I bowed. This speech, with what had preceded it, taught me more of the art of love—an art that the reader will find, if he cares to follow my fortunes, was to become useless to me—than Ovid and all the other poets and philosophers could have done. It is not beauty, any more than dress or wealth, that creates affection, it is manner; and the essence of that manner which produces the mystic complex emotion which we denote by the term "love" is that it is an exposition of genuine deference for the individual—for himself or herself alone—and apart from all such accidents as rank, or wealth, or position. I therefore bowed, and she proceeded.
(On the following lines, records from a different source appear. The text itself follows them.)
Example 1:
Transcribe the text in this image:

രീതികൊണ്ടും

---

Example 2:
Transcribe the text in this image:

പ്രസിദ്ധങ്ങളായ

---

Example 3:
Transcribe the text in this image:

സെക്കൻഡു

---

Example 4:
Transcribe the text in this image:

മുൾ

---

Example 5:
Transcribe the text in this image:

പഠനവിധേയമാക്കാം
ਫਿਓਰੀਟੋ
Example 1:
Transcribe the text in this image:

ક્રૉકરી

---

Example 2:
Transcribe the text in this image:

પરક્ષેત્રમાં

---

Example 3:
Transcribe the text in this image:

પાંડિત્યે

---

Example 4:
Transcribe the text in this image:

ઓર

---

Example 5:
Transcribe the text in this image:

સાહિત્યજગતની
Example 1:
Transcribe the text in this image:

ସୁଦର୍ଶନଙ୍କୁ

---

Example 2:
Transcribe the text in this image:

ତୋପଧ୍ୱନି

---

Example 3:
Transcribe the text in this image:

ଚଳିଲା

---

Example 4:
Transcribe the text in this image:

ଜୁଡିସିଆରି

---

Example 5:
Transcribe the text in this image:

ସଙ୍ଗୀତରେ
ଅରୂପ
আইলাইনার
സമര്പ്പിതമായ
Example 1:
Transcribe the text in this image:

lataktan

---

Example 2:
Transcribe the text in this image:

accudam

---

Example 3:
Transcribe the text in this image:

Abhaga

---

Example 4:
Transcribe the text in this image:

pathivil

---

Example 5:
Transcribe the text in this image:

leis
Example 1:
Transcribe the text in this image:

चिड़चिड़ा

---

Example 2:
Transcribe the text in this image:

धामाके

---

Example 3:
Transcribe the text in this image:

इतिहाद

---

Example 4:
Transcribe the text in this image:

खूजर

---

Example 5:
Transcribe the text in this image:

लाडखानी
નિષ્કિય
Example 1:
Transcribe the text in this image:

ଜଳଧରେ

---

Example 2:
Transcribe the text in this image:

"My solicitor is Mr. Chambers, of 52 Bedford Row. You will find that he is a gentleman who holds the highest position in his profession. Another friend of mine who would act in this matter is Mr. Charles Duke, of Duke, Furnival & Company, the well-known bankers of Lombard Street. Now I have asked you to come here to-night to put this question to you. Would you marry me within the next week or fortnight, and promise on your word of honor never to attempt to know who I am, or to live with me, or to exercise any marital rights, if you had the guaranty of these two gentlemen that you would be paid five hundred pounds every quarter for the rest of your life? That would be two thousand pounds a year. But the condition is that we are married in this house; that you leave the house immediately after the ceremony, and that you never afterward try to know anything about me."
She had finished speaking, speaking throughout in the same calm, measured, and yet easy intonation. If she had carved the words out on marble they could not have stood more clearly before me. I was silent. "Two thousand pounds a year." All, more than all, the wealth I had ever hoped to acquire suddenly realized. And yet, what was the condition on which I was to possess it? The words of the condition seemed to stand before me, but their meaning was not very clear except in its effects. As well ask a man who has just received a stunning blow to diagnose the reasons why the blow has stunned him, as have asked me to explain why the condition on which I was to receive this wealth seemed to turn the wealth itself into ashes. The tears came into my eyes, and I remained silent.
"You love some woman, and I should be taking you from her? If so, tell me. God forbid I should do so."